Oh, wow – there have been so many amazing people who have helped me in ways I never would have imagined. To single out one or two would seem unfair. If you squeezed me for an answer, I would say the amazing John Hunt. He was the reason I wanted to do this from the age of 16 and he has always been someone I have learnt a great deal from. His influence on me has led me to where I am today.

 

You’re no stranger to winning awards. What is one piece of advice you would give to those hoping to grow their trophy cabinet this year?

Don't chase awards. Just do what you think is right. When you focus on doing that, you not only will be happy but the awards will also come.

 

Having won Creative Agency of the Year in South East Asia in 2018, what are your goals for 2019 and beyond?
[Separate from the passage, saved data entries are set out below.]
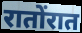
रातोंरात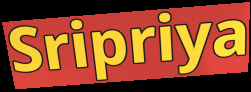
Sripriya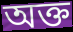
অক্ত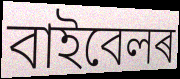
বাইবেলৰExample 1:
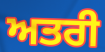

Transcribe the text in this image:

ਅਤਰੀ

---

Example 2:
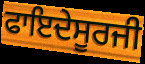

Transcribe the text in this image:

ਫਾਇਦੇਸੂਰਜੀ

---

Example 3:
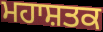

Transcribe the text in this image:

ਮਹਾਸ਼ਤਕ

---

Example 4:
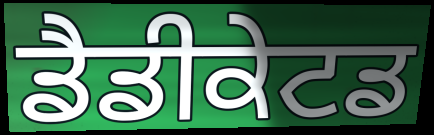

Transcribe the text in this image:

ਡੈਡੀਕੇਟਡ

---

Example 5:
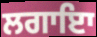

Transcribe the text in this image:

ਲਗਾਇਾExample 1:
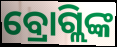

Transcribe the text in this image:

ବ୍ରୋଗ୍ଲିଙ୍କ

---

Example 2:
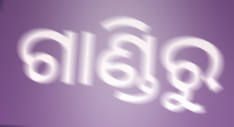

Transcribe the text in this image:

ଗାଣ୍ଡିରୁ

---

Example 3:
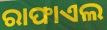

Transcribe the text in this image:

ରାଫାଏଲ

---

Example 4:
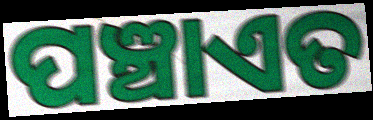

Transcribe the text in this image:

ପଞ୍ଚାଏତ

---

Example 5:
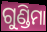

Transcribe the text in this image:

ଗୁଣ୍ଡିମାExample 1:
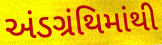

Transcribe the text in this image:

અંડગ્રંથિમાંથી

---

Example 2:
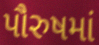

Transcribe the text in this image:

પૌરુષમાં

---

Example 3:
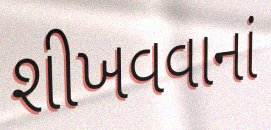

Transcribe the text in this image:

શીખવવાનાં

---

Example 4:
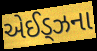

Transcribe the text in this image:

એઈડ્ઝના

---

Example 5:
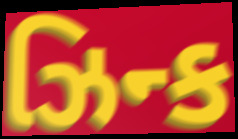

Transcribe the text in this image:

ઝિન્કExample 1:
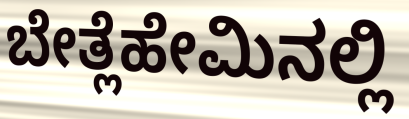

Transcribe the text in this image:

ಬೇತ್ಲೆಹೇಮಿನಲ್ಲಿ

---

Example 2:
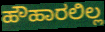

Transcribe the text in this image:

ಹೌಹಾರಲಿಲ್ಲ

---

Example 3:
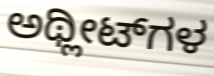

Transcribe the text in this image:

ಅಥ್ಲೀಟ್‌ಗಳ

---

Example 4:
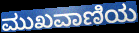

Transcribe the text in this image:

ಮುಖವಾಣಿಯ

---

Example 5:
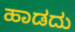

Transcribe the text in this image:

ಹಾಡದುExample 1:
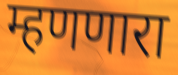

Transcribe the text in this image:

म्हणणारा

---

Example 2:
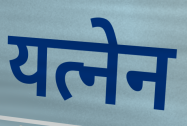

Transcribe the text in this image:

यत्नेन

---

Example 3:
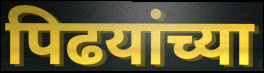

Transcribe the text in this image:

पिढयांच्या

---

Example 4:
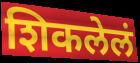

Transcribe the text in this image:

शिकलेलं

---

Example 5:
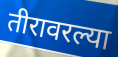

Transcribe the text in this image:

तीरावरल्याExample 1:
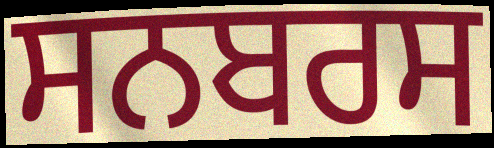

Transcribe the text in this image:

ਸਨਬਰਸ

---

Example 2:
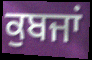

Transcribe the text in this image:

ਕੁਬਜਾਂ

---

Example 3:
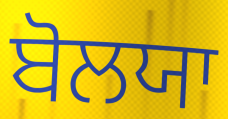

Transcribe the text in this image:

ਬੋਲਯਾ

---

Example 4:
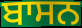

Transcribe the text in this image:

ਬਾਸਨ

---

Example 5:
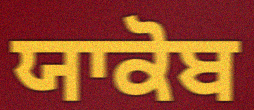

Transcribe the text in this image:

ਯਾਕੋਬ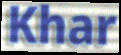
KharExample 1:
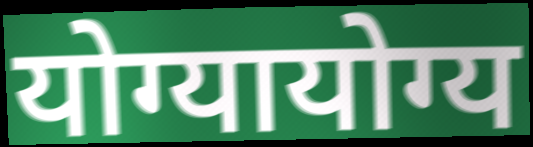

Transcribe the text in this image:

योग्यायोग्य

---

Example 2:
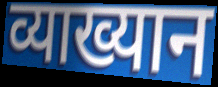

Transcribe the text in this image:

व्याख्यान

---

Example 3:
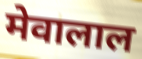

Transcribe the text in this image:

मेवालाल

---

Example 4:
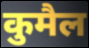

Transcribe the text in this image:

कुमैल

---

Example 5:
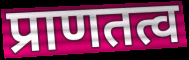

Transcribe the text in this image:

प्राणतत्व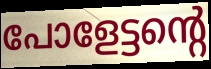
പോളേട്ടന്റെ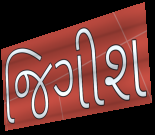
જિગીશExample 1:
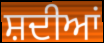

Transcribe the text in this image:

ਸ਼ਦੀਆਂ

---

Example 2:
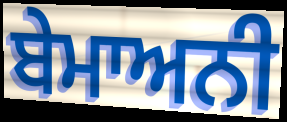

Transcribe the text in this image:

ਬੇਮਾਅਨੀ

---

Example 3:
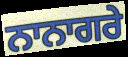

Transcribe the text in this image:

ਨਾਨਾਗਰੇ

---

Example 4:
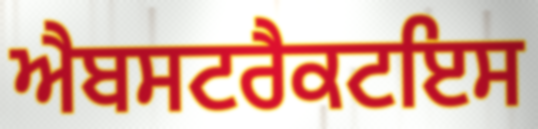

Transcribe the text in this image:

ਐਬਸਟਰੈਕਟਇਸ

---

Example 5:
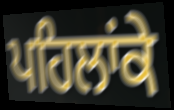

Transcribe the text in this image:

ਪਹਿਲਾਂਕੇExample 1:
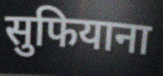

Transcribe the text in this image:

सुफियाना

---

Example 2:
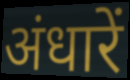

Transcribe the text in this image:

अंधारें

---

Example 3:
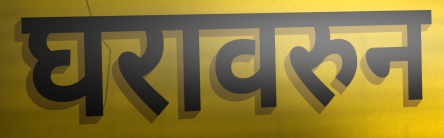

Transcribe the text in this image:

घरावरुन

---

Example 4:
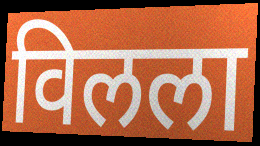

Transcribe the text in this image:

विलला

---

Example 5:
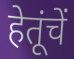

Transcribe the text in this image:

हेतूंचें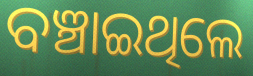
ବଞ୍ଚାଇଥିଲେ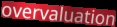
overvaluationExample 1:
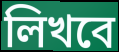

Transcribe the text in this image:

লিখবে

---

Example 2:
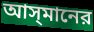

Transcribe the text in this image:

আস্‌মানের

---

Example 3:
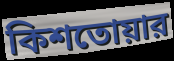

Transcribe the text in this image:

We have achieved our goal within two years here at TBWA\Singapore. Now we need to set our sights on something much bigger than South East Asia. This means picking up Agency of the Year in Cannes.

 

 

You’re judging AD STARS 2019 this year, and the theme is ‘Influence’. What influences you the most creatively?

People. Without that we have nothing. People have and bring ideas to life. So for me, it is key to surround yourself with interesting people and let them do what they do. Their influence then lives around you and you can soak it all up.

 

With judging any awards show, the most exciting thing is sitting down and only focusing on the work. This is why I love being on judging panels as it is the pure focus and the ability to see work you would never have seen from around the world all wrapped up nicely in a few days.